TO-DO ITEM:
From the line containing "RELATED POST" to the final line of the entries, copy each line exactly. Pictures stay out.

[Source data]
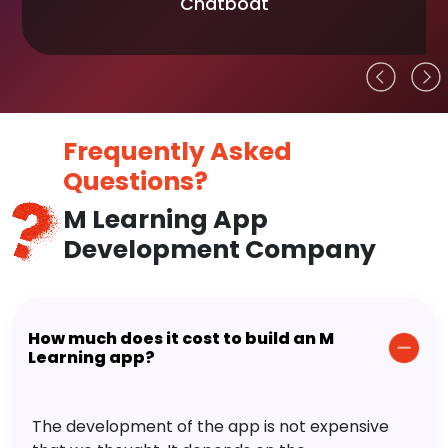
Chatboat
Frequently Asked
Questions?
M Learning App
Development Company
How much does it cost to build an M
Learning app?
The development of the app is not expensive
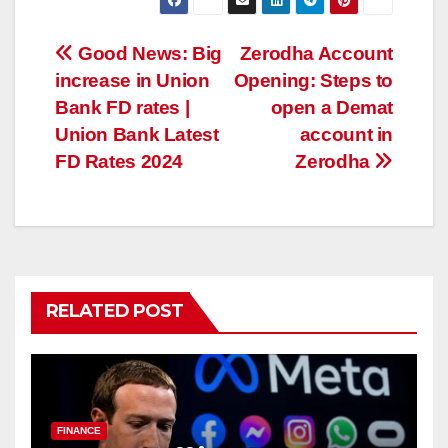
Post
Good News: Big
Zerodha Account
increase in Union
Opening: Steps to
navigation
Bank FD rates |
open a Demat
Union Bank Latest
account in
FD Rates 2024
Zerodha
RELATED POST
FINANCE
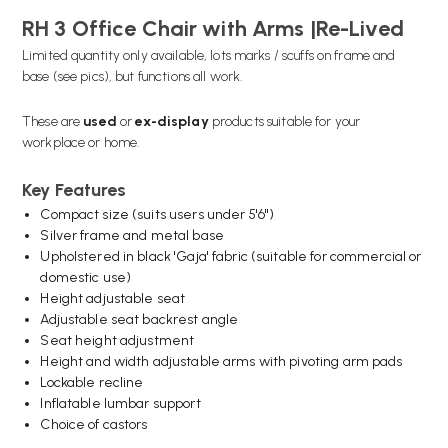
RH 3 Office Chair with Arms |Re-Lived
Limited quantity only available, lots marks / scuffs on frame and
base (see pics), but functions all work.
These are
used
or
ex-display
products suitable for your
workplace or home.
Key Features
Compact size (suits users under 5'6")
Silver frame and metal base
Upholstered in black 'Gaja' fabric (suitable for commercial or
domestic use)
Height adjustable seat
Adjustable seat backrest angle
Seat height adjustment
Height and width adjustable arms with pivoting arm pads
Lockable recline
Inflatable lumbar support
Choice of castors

TASK RESPONSE:
RELATED POST
FINANCE
RH 3 Office Chair with Arms |Re-Lived
Limited quantity only available, lots marks / scuffs on frame and
base (see pics), but functions all work.
These are
used
or
ex-display
products suitable for your
workplace or home.
Key Features
Compact size (suits users under 5'6")
Silver frame and metal base
Upholstered in black 'Gaja' fabric (suitable for commercial or
domestic use)
Height adjustable seat
Adjustable seat backrest angle
Seat height adjustment
Height and width adjustable arms with pivoting arm pads
Lockable recline
Inflatable lumbar support
Choice of castors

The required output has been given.